[Page-level text extractions]
▬▬▬▬▬▬

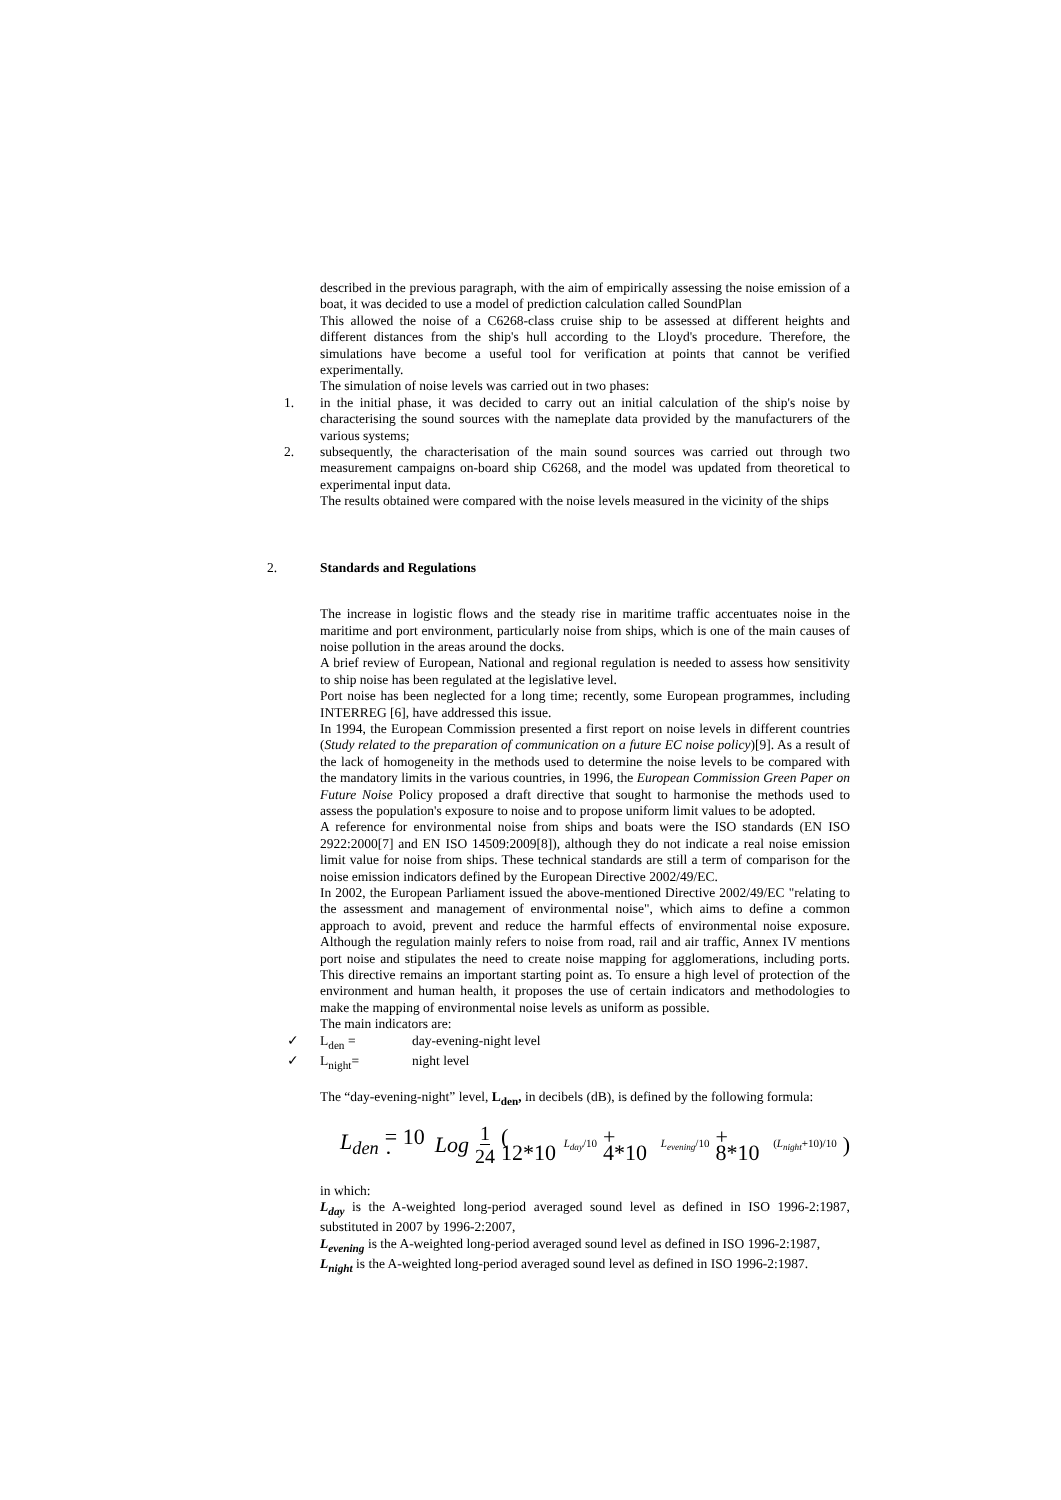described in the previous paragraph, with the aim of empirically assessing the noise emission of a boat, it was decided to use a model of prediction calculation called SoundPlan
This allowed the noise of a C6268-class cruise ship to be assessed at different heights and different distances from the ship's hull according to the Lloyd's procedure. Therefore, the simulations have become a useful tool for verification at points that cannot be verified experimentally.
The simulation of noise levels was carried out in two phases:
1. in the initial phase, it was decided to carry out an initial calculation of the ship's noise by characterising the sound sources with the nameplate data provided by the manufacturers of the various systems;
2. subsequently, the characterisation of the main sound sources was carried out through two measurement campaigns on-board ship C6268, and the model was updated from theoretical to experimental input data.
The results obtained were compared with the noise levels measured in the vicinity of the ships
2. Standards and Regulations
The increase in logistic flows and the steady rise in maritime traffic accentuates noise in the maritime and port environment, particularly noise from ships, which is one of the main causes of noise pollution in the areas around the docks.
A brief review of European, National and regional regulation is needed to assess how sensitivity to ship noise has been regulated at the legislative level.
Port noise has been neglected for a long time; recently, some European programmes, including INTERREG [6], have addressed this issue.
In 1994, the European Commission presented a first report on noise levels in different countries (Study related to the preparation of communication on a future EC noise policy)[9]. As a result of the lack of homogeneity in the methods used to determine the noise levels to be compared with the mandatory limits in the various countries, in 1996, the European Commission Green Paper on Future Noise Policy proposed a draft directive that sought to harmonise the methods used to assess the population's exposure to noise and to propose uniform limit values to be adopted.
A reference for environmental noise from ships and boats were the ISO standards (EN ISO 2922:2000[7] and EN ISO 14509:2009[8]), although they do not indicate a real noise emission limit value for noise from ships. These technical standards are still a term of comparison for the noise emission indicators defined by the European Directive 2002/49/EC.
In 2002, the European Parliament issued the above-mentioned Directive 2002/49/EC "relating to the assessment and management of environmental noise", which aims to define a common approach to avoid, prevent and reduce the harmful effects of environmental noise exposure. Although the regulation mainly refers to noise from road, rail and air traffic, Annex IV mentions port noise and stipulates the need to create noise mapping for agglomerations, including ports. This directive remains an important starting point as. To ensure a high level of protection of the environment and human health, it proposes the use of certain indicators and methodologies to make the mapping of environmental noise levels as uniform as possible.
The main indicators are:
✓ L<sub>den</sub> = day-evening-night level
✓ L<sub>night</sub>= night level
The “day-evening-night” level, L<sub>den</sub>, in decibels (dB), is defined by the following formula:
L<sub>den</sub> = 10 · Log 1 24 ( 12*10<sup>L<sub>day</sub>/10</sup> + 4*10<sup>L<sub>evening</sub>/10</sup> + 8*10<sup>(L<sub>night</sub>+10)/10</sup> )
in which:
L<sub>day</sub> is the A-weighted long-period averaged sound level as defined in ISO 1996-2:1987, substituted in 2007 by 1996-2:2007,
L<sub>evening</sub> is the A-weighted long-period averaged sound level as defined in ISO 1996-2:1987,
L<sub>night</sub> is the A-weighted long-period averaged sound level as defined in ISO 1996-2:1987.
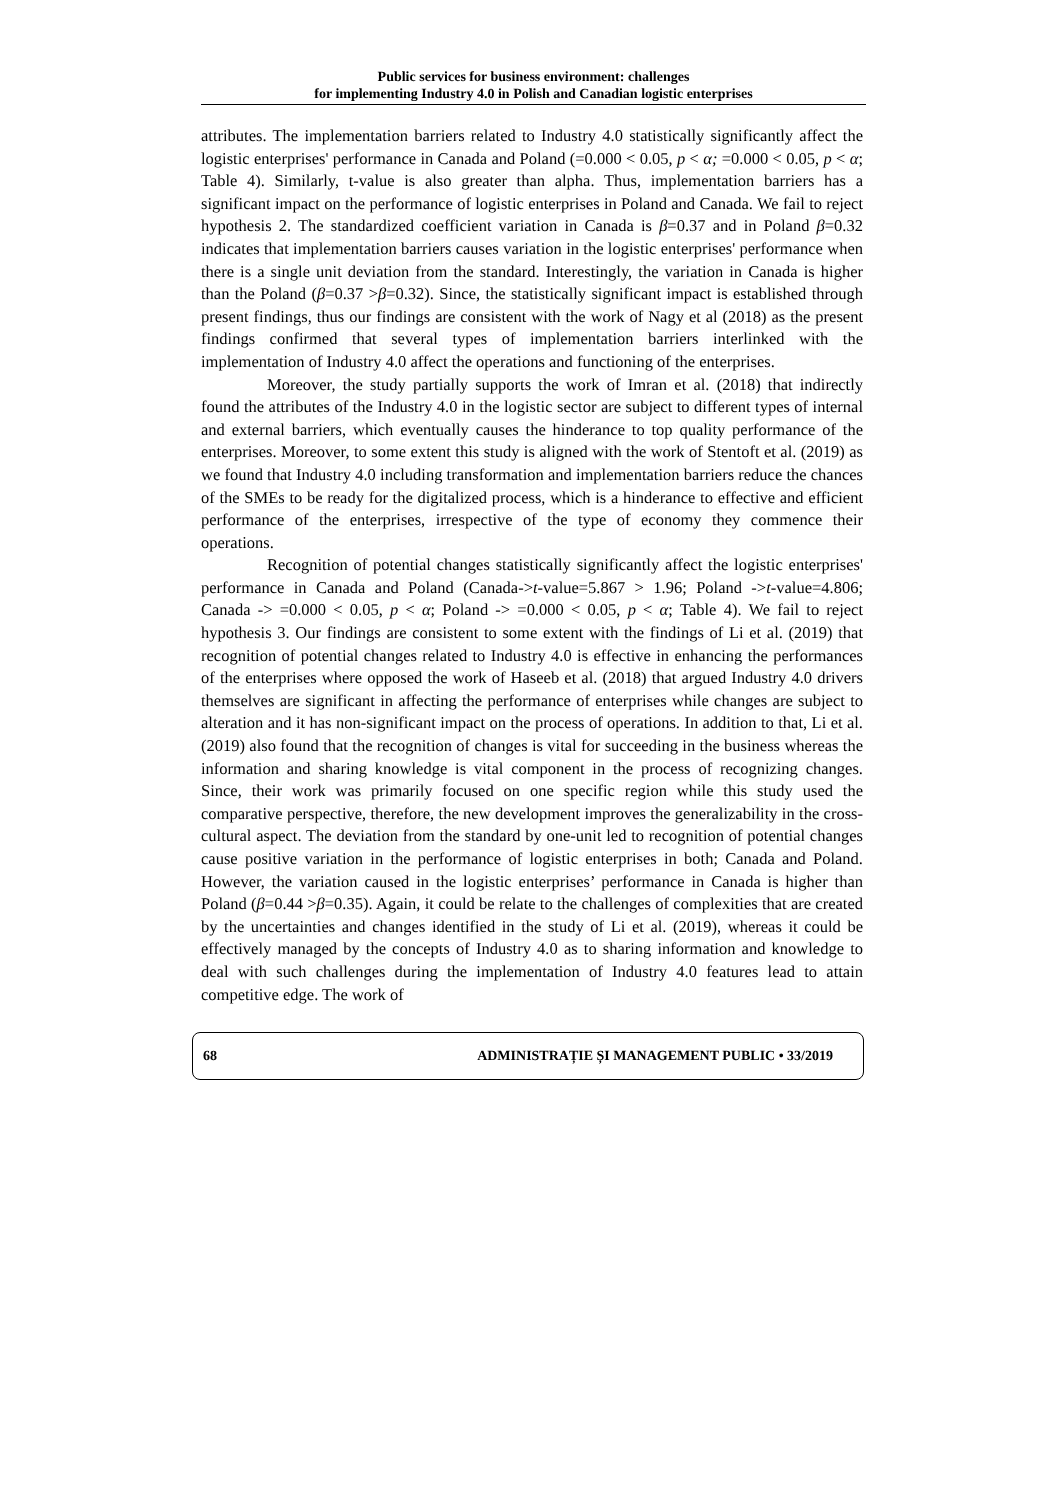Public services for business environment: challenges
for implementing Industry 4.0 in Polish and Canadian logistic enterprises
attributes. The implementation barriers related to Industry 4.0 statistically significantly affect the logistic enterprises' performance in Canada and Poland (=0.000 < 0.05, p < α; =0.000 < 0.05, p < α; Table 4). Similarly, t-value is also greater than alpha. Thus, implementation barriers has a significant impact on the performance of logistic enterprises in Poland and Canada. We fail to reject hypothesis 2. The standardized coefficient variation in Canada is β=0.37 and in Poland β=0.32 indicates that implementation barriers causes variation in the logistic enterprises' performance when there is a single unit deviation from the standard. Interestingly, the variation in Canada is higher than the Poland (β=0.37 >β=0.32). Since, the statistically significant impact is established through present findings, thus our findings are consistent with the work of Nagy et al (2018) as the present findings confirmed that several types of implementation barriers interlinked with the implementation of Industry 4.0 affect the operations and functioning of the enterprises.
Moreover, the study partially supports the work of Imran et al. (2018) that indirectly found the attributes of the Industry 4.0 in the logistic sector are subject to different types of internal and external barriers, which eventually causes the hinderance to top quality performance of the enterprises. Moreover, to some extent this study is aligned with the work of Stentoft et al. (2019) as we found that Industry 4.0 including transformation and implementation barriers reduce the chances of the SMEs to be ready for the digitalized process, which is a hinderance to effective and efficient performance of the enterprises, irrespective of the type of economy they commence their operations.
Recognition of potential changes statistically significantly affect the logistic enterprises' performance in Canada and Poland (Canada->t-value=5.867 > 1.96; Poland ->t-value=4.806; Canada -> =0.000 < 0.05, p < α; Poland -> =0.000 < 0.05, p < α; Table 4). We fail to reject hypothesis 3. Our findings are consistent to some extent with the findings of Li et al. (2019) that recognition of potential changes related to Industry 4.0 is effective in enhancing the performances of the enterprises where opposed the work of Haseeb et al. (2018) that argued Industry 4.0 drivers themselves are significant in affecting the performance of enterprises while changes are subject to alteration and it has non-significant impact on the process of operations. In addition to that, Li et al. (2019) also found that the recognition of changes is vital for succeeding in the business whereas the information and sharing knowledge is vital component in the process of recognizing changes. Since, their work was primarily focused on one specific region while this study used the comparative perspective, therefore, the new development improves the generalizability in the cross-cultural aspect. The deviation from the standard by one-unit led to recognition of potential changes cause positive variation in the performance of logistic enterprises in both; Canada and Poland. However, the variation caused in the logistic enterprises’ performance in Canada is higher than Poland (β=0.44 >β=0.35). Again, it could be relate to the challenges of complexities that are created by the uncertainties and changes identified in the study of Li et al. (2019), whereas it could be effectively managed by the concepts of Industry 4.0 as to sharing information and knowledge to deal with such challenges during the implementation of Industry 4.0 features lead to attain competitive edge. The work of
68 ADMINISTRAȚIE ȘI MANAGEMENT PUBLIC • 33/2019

▬▬▬▬▬▬

__Problem description__: Skip every picture, and restate word for word only the lines above from the line containing "Public services for" to the line containing "Moreover, the study", both of them included.

__Exercise output__:
Public services for business environment: challenges
for implementing Industry 4.0 in Polish and Canadian logistic enterprises
attributes. The implementation barriers related to Industry 4.0 statistically significantly affect the logistic enterprises' performance in Canada and Poland (=0.000 < 0.05, p < α; =0.000 < 0.05, p < α; Table 4). Similarly, t-value is also greater than alpha. Thus, implementation barriers has a significant impact on the performance of logistic enterprises in Poland and Canada. We fail to reject hypothesis 2. The standardized coefficient variation in Canada is β=0.37 and in Poland β=0.32 indicates that implementation barriers causes variation in the logistic enterprises' performance when there is a single unit deviation from the standard. Interestingly, the variation in Canada is higher than the Poland (β=0.37 >β=0.32). Since, the statistically significant impact is established through present findings, thus our findings are consistent with the work of Nagy et al (2018) as the present findings confirmed that several types of implementation barriers interlinked with the implementation of Industry 4.0 affect the operations and functioning of the enterprises.
Moreover, the study partially supports the work of Imran et al. (2018) that indirectly found the attributes of the Industry 4.0 in the logistic sector are subject to different types of internal and external barriers, which eventually causes the hinderance to top quality performance of the enterprises. Moreover, to some extent this study is aligned with the work of Stentoft et al. (2019) as we found that Industry 4.0 including transformation and implementation barriers reduce the chances of the SMEs to be ready for the digitalized process, which is a hinderance to effective and efficient performance of the enterprises, irrespective of the type of economy they commence their operations.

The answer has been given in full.